Par opposition notamment au contexte français, suite à la crise des banlieues en 2005, les Suédois ont longtemps promu un modèle ambitieux d’intégration des populations immigrées. Aujourd’hui, la Suède prend-elle finalement une pente semblable à celle de la France?
Oui, je crois. La France a précédé la Suède en matière d’insécurité et de tensions identitaires: lorsque j’étais étudiant, on nous présentait les banlieues françaises comme quelque chose d’exotique et de très éloigné de notre modèle. Mais à présent, la situation est pratiquement semblable. Dans la ville de Malmö, le taux d’homicide est encore plus élevé qu’à Marseille! De toute évidence, la France comme la Suède demeurent tous deux des pays prospères où il fait encore bon vivre, mais ce contexte de montée des tensions en zone urbaine face à des minorités de plus en plus présentes est similaire. Or nous aurions dû tirer des leçons de ce qui s’est passé en France dans les banlieues, mais à l’époque cela nous semblait inimaginable que la même situation puisse se produire chez nous.

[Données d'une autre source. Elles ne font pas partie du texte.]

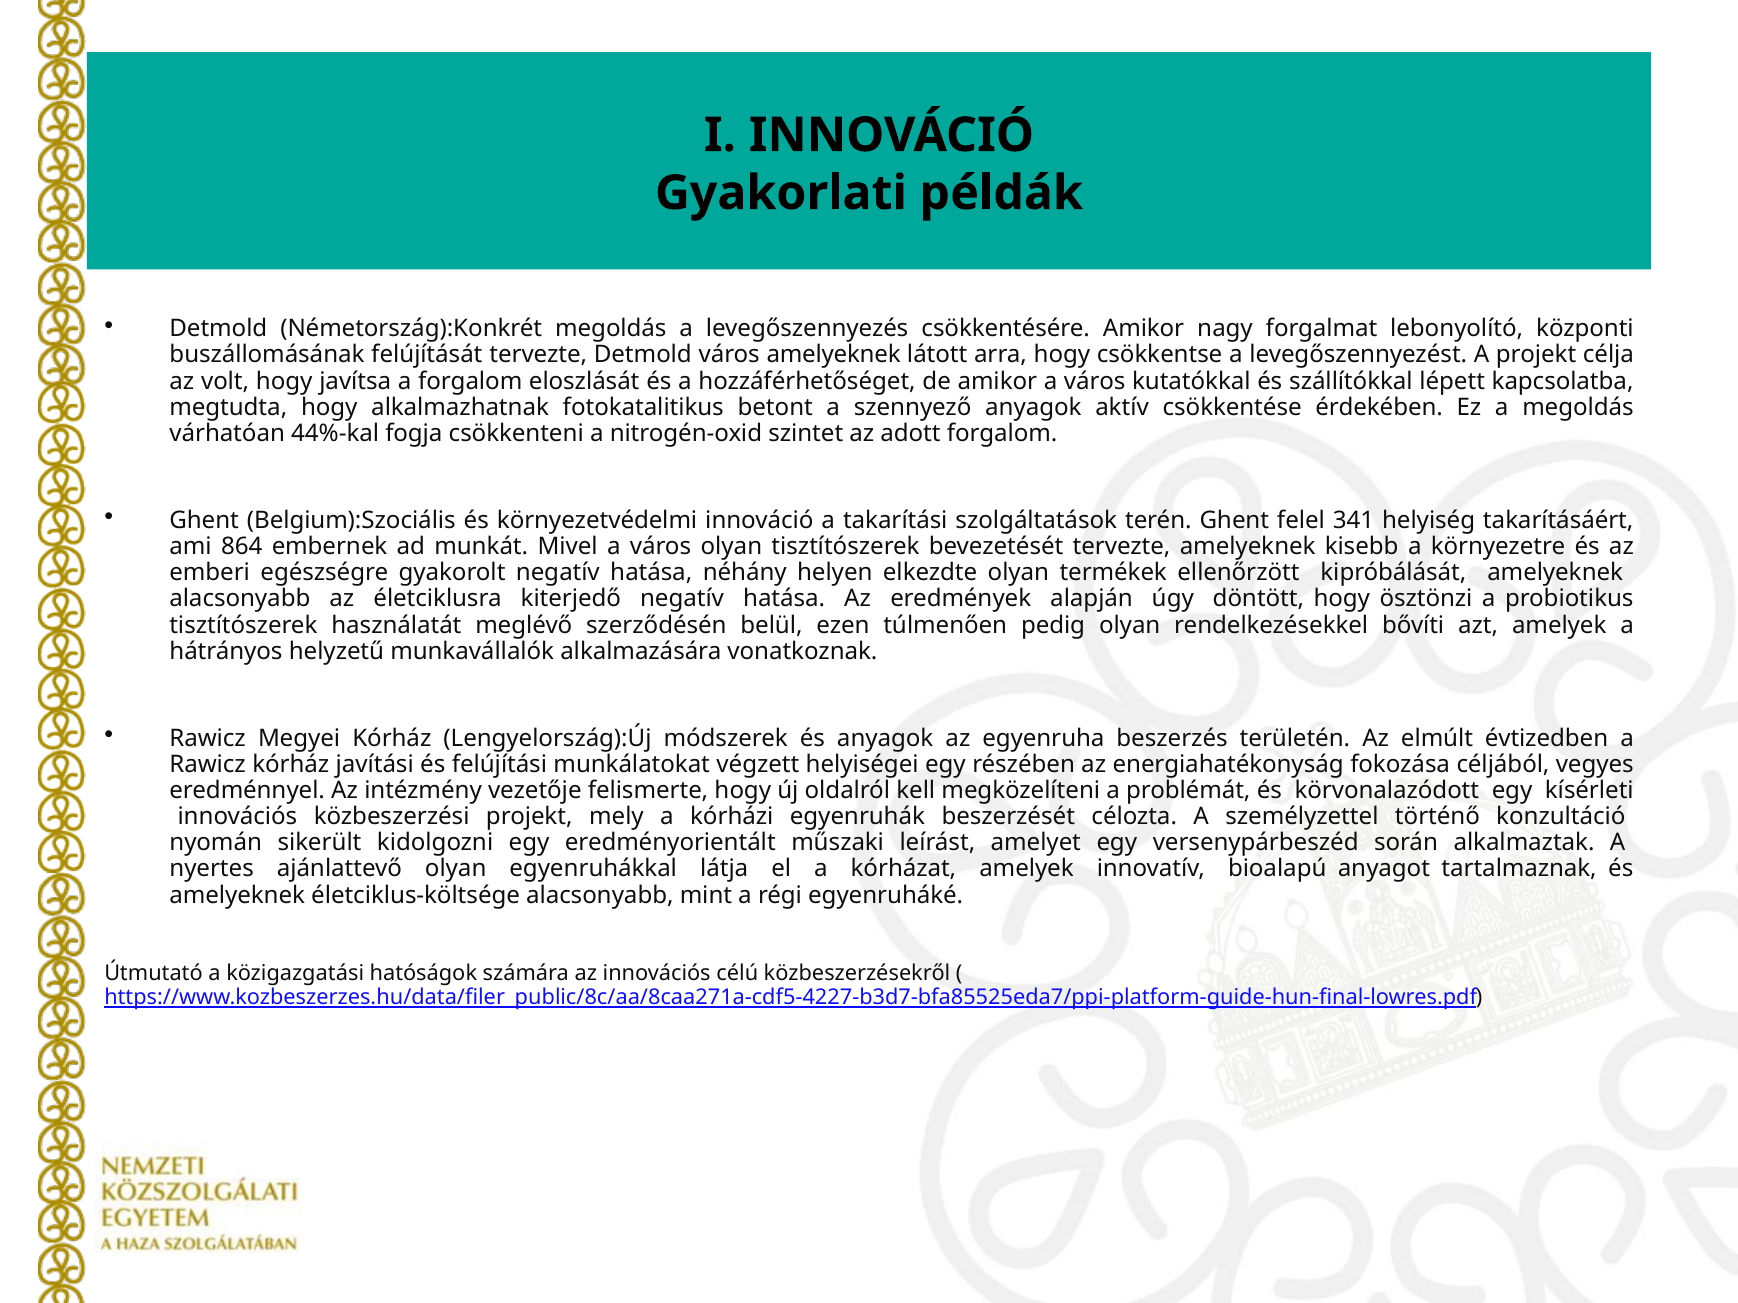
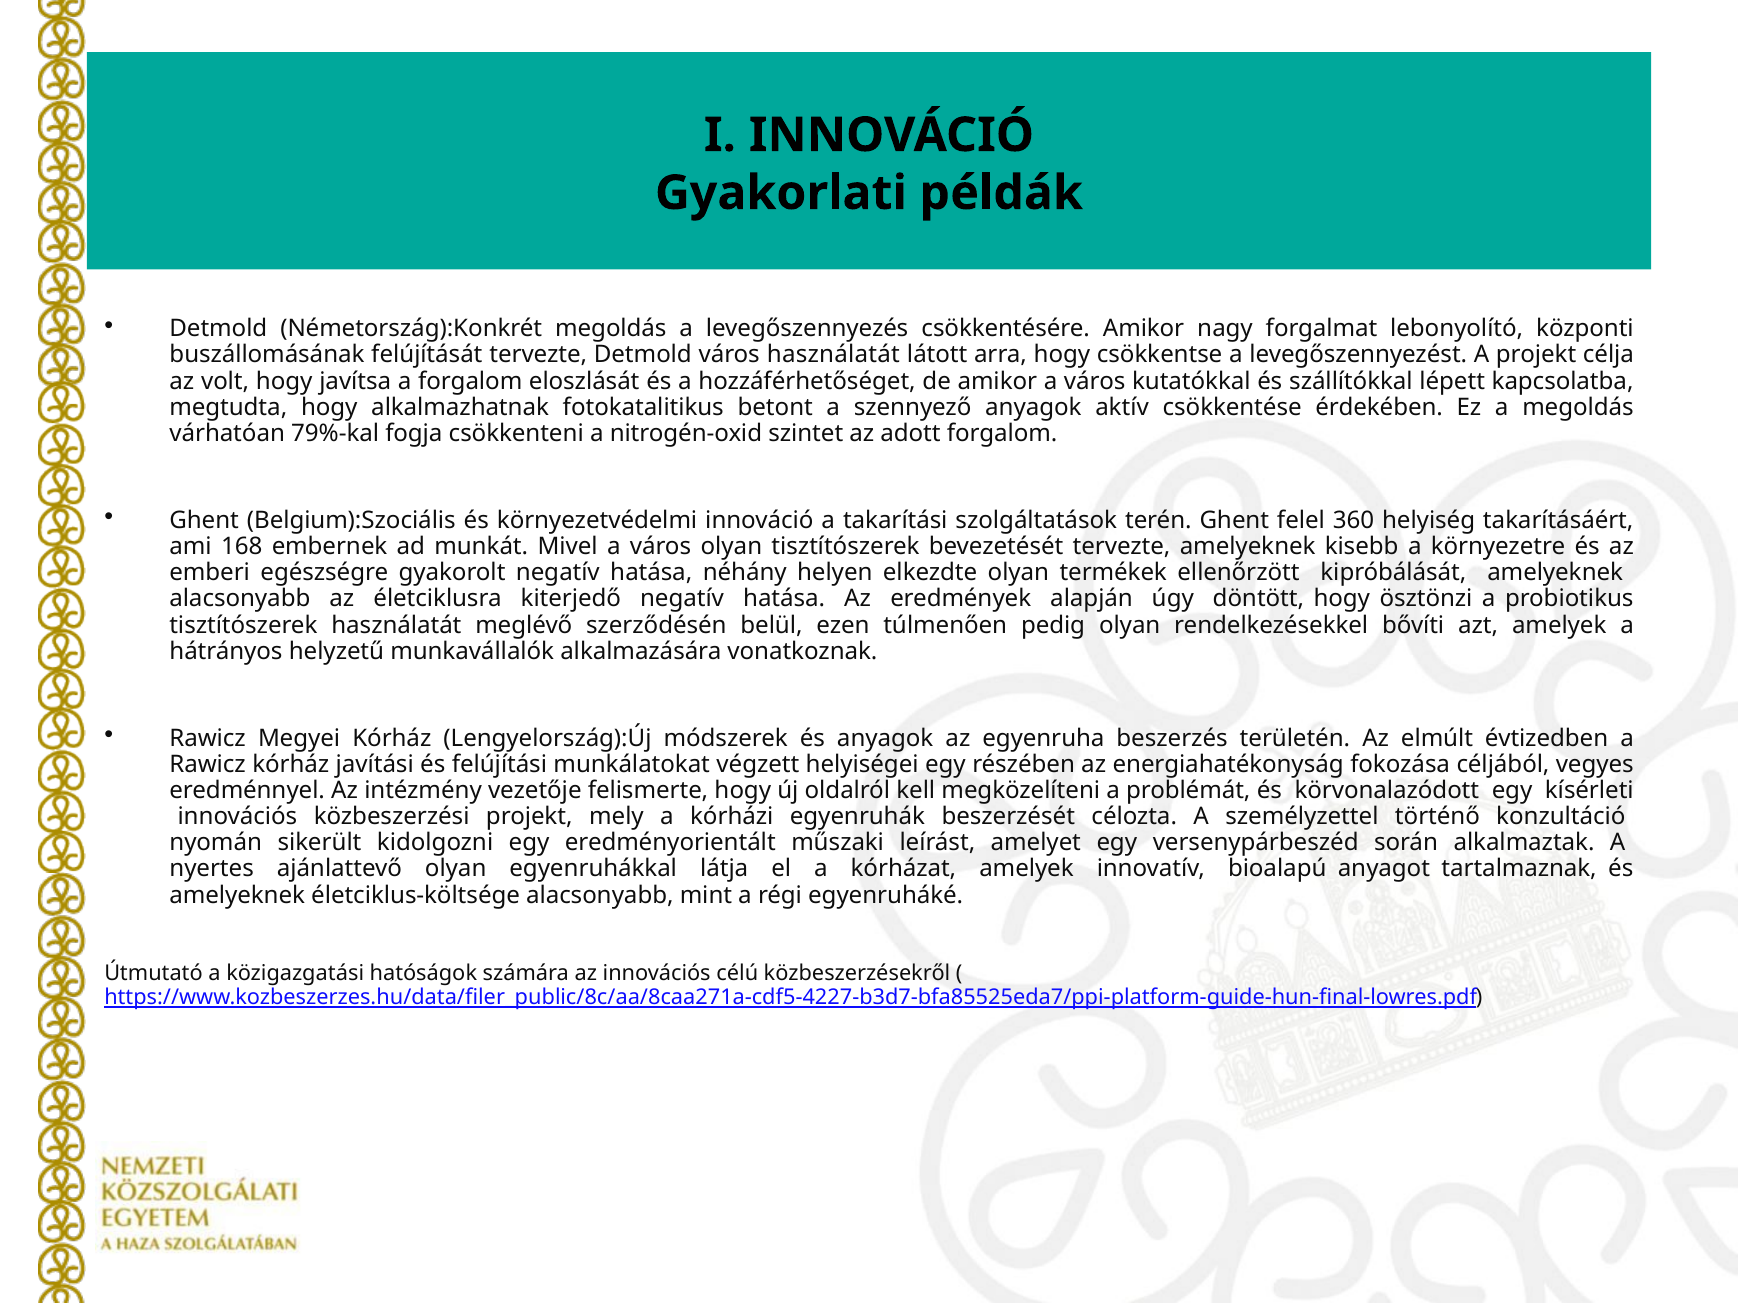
város amelyeknek: amelyeknek -> használatát
44%-kal: 44%-kal -> 79%-kal
341: 341 -> 360
864: 864 -> 168
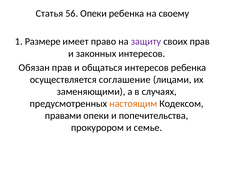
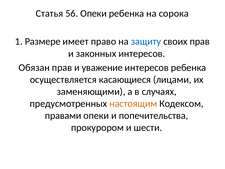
своему: своему -> сорока
защиту colour: purple -> blue
общаться: общаться -> уважение
соглашение: соглашение -> касающиеся
семье: семье -> шести
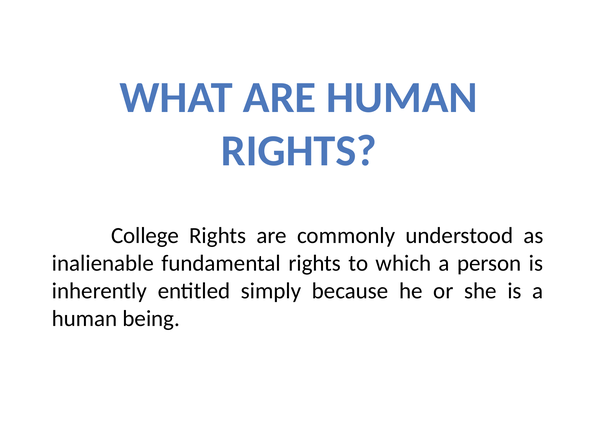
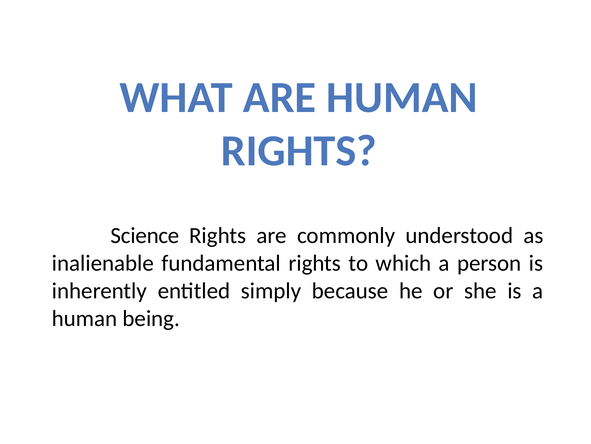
College: College -> Science
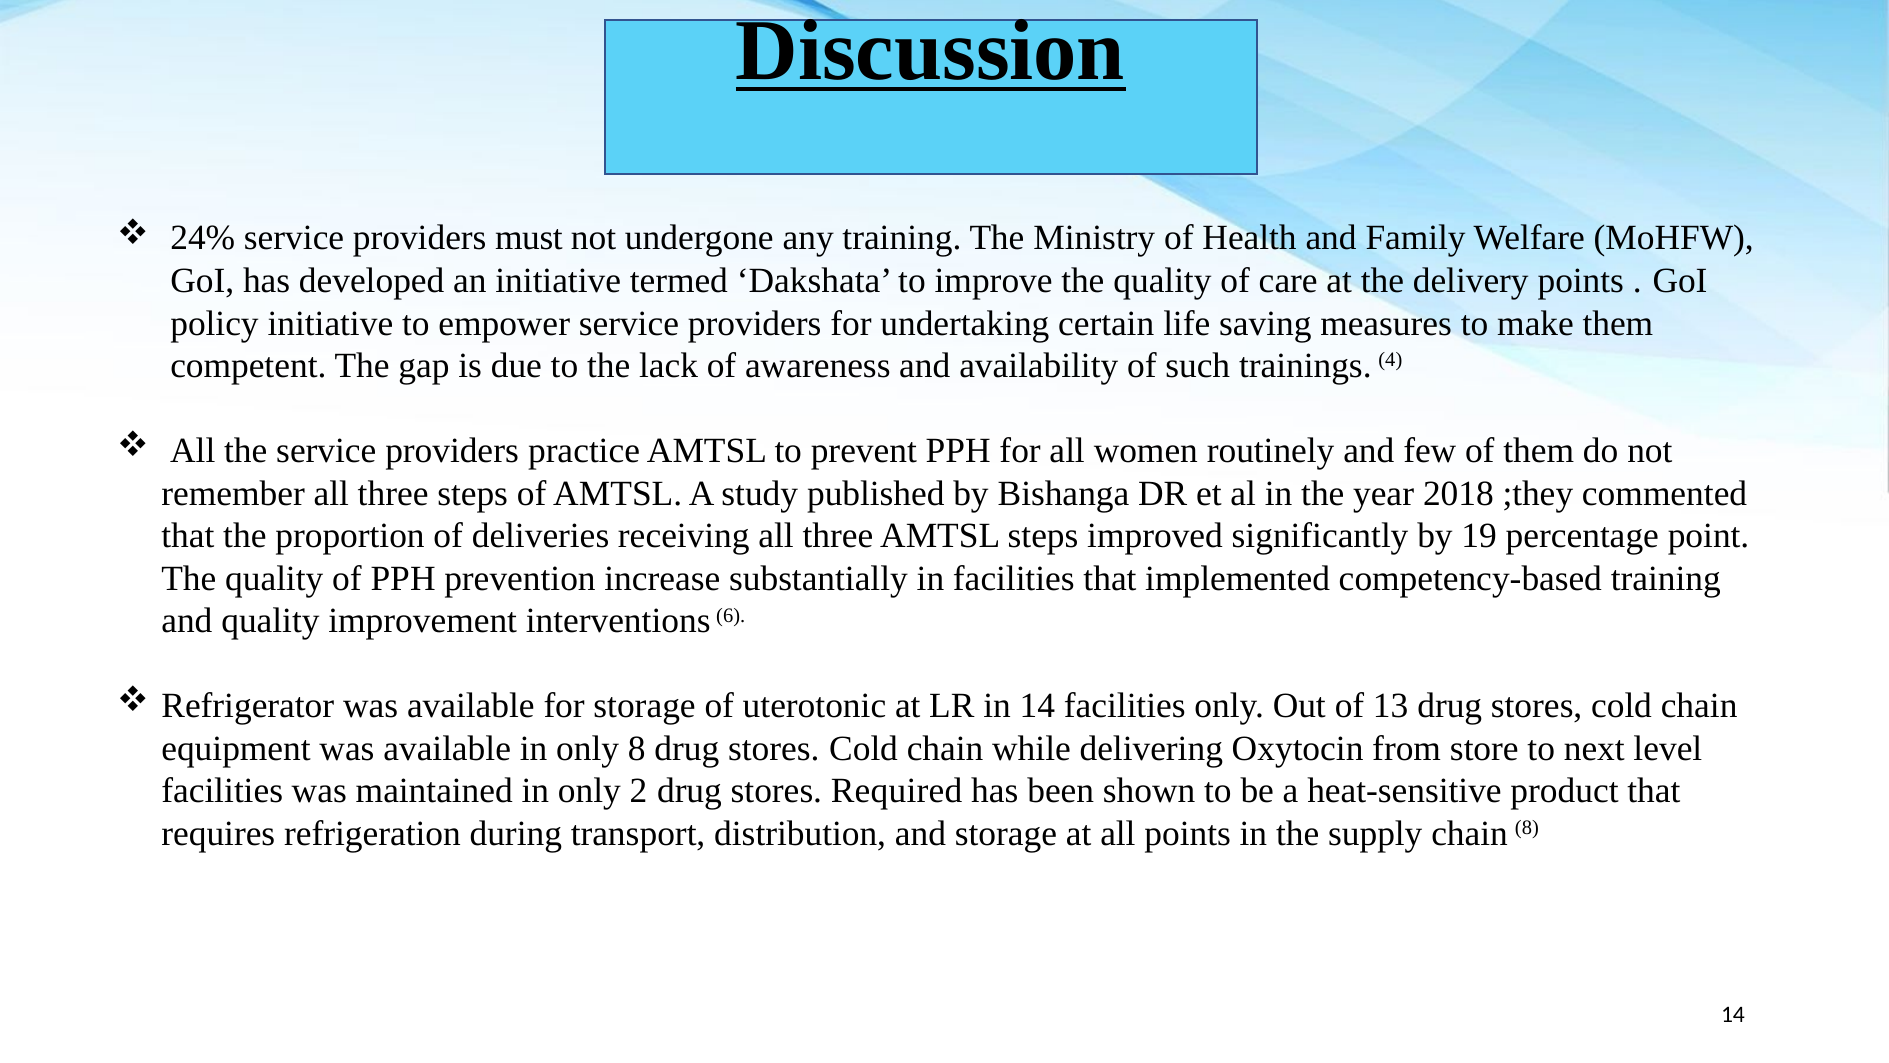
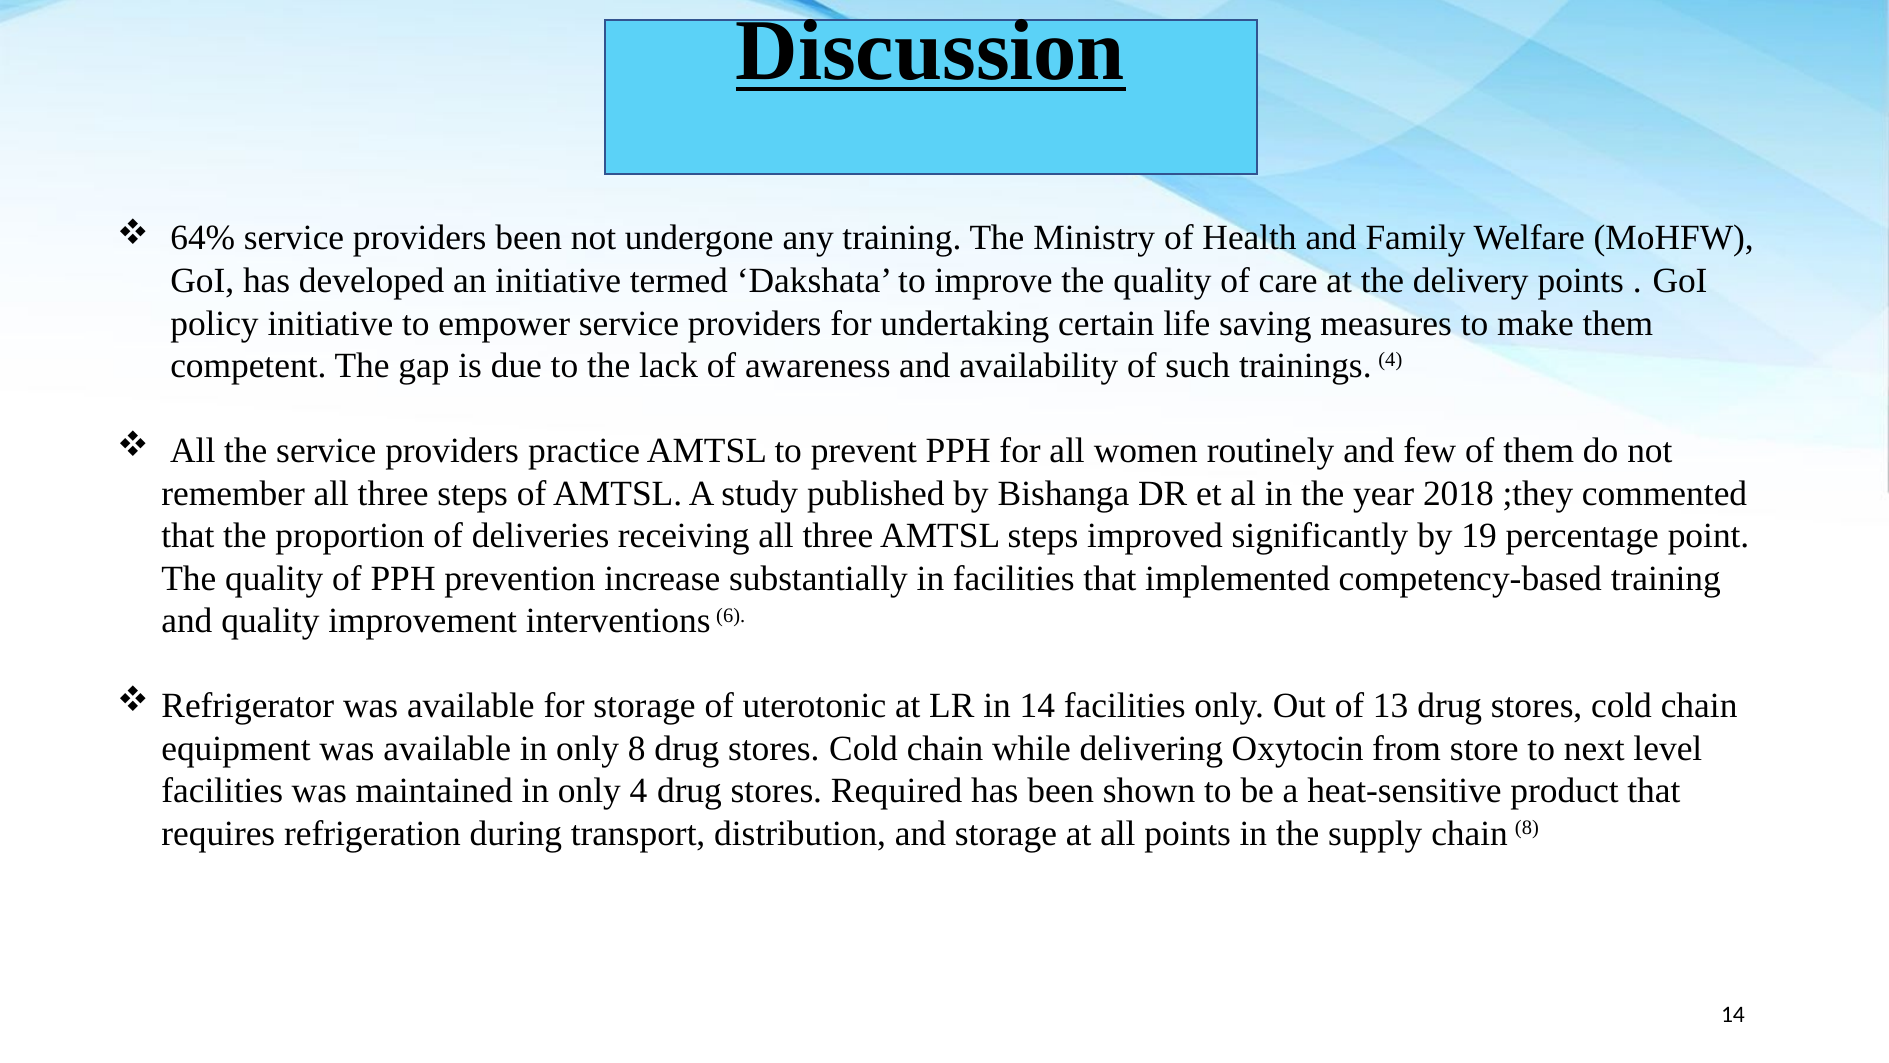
24%: 24% -> 64%
providers must: must -> been
only 2: 2 -> 4
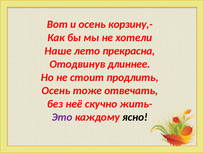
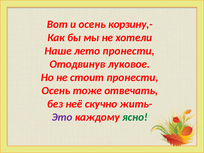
лето прекрасна: прекрасна -> пронести
длиннее: длиннее -> луковое
стоит продлить: продлить -> пронести
ясно colour: black -> green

Car si la Suède est un pays réputé libéral et tolérant, ses habitants se soumettent en réalité à de nombreuses règles de savoir-vivre qui sont durement sanctionnées par le groupe si elles ne sont pas respectées. Dans les faits, on constate que les difficultés liées à l’exclusion sociale des immigrés sont renforcées par une tolérance de façade qui ne se traduit pas par la mixité sociale mais au contraire par un renforcement de l’entre-soi. Ces phénomènes mettent en cause l’idée d’un modèle d’intégration réussie en Suède.